▸ INFORMATION SUPPLIED:
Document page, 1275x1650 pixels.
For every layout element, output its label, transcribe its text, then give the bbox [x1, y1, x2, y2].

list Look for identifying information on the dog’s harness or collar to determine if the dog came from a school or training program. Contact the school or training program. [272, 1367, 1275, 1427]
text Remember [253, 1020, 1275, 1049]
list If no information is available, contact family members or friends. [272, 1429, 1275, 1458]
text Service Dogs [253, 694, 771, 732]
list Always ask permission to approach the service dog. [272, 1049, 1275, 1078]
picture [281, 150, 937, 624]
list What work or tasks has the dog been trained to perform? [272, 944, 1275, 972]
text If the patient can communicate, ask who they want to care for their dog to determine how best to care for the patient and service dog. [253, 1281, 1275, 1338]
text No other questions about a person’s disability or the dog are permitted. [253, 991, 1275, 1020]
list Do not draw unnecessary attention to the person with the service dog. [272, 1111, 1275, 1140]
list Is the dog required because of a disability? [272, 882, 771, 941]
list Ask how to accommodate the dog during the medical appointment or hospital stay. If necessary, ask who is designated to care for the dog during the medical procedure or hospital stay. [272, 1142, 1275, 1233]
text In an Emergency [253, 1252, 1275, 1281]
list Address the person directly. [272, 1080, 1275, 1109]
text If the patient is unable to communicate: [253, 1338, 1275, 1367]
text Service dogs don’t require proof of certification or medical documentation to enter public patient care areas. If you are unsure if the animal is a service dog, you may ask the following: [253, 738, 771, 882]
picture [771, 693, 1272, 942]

▸ WHAT YOU ARE ASKED TO DO:
Check every line of the entries above, and copy those that carry the string "communicate".

▸ RESULT OF THE EXERCISE:
text If the patient can communicate, ask who they want to care for their dog to determine how best to care for the patient and service dog. [253, 1281, 1275, 1338]
text If the patient is unable to communicate: [253, 1338, 1275, 1367]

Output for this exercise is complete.